■ **TASKS**:
1. Rewrite the blog post about copywriting, starting with "Raising the ded" and going on through "ded zone every time.", and swap "extruded" for "discontinued".
2. Carry the blog post about copywriting on beyond its final sentence.

[Opening GIVEN TEXT section]

Profoundly depressing thought of the day: As a vaguely functioning copywriter… some days I feel my words are about as valuable as a good script in an HD porn movie.

Raising the ded … It’s time for another loosely-linked grumble/ramble through the life of the writing outsider.  A Gramble?  Another paean to the ranks of the excluded… If I was a product I’d be extruded.  If I was a piece of land – protruded.  As a problem simply alluded to: my usefulness –denuded.  Or  maybe I’m just deluded?  Yes it’s the ded zone every time.

Easter Rabbit, Rabbit, Rabbit…

It may be a bit early for an Easter special but in the kind of marketing effort that should make us all proud the Cadbury’s Creme Eggs and Hot Cross Buns have been on sale in the supermarkets since ooh; at least December 29 so GITM is determined to match their noble effort for the good of the austerity economy.  It’s a pleasure Dave!

[Closing GIVEN TEXT section]
[Opening SUPPLIED RECORDS section]

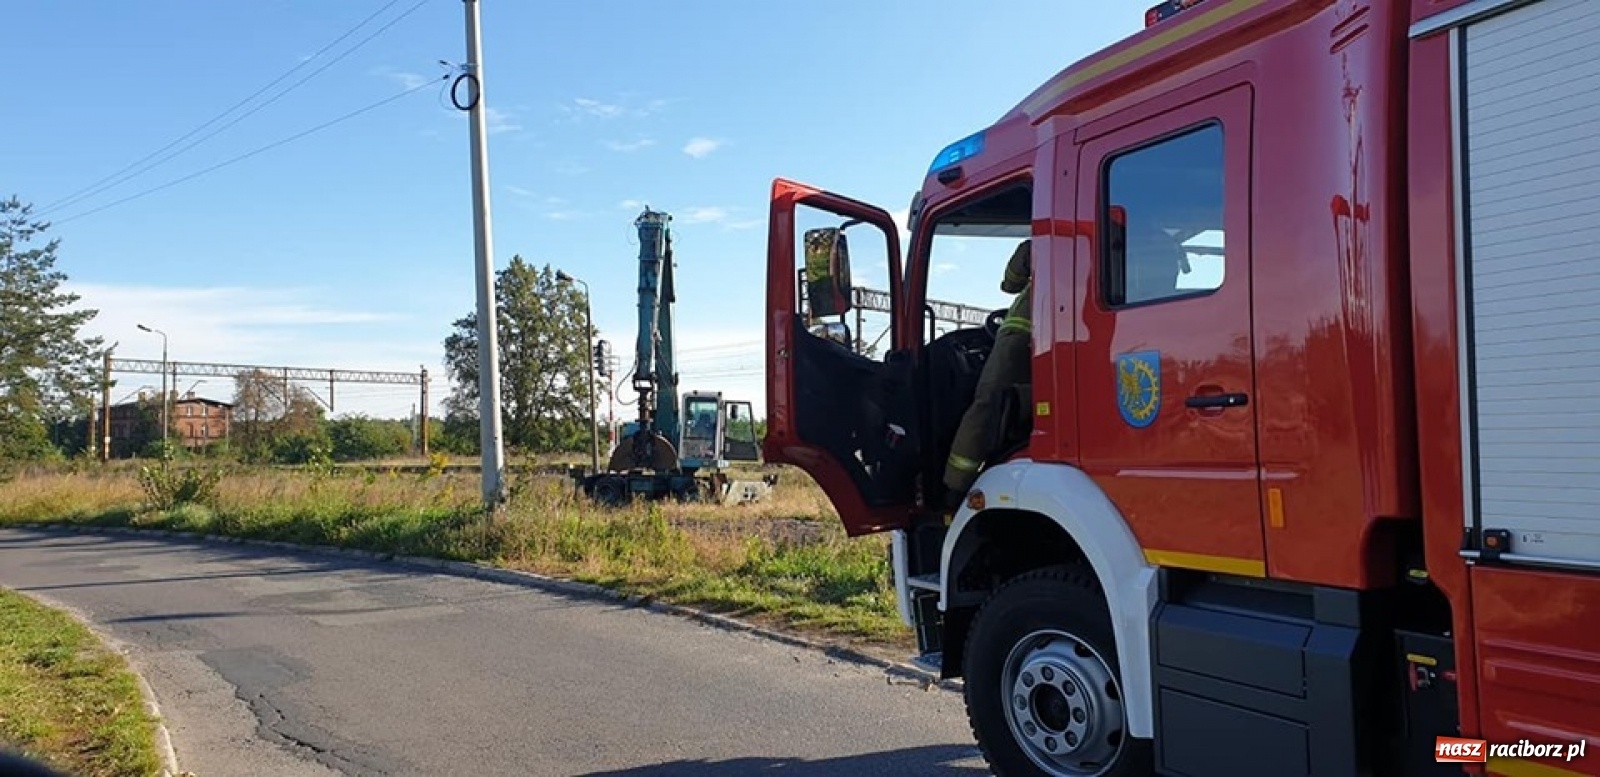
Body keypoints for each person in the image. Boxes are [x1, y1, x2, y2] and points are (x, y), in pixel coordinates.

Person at [943, 239, 1033, 504]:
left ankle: (955, 486)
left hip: (1018, 334)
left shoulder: (1038, 243)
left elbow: (1010, 284)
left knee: (988, 402)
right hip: (1062, 336)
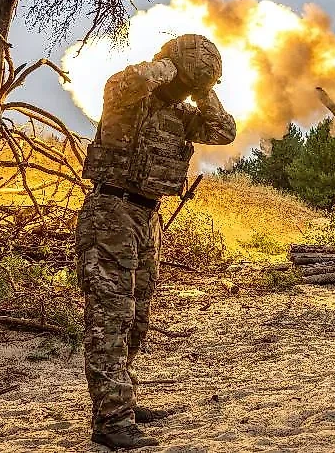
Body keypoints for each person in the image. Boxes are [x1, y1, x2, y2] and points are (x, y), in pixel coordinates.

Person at [76, 34, 236, 449]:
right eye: (184, 79)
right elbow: (128, 83)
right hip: (111, 211)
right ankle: (112, 419)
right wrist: (166, 64)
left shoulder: (180, 115)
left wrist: (203, 90)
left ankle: (121, 400)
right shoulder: (126, 96)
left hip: (147, 217)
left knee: (137, 317)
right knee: (111, 316)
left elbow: (223, 131)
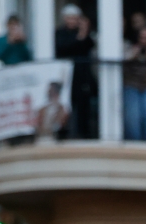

[Closing SUPPLIED RECORDS section]

■ **RESPONSES FOR EACH TASK**:
1.
Raising the ded … It’s time for another loosely-linked grumble/ramble through the life of the writing outsider.  A Gramble?  Another paean to the ranks of the excluded… If I was a product I’d be discontinued.  If I was a piece of land – protruded.  As a problem simply alluded to: my usefulness –denuded.  Or  maybe I’m just deluded?  Yes it’s the ded zone every time.

2.
Removing the foil from my egg is a process that gives me pre-traumatic stress disorder because I know once open – I’m going to eat it all with no quarter asked or given to the blinding yellow yolk until I inevitably feel distinctly queasy.  In much the same way I also struggle with the plural of marketing folk.  Marketers is the awkward norm: when Marketeers is the phrase that slips off the tongue – although it has faint hints of the Mickey Mouse club.  And?!  I hear you ask.  If that’s the case then I suspect you see them in groups wearing devil horns on their ears as the dark spawn of capitalism they undoubtedly are.  Marketing is a bit like the foil on a Creme Egg – a little bit always gets stuck in your teeth and causes grief. Just be careful not to swallow too much in case it leaves you feeling properly sick.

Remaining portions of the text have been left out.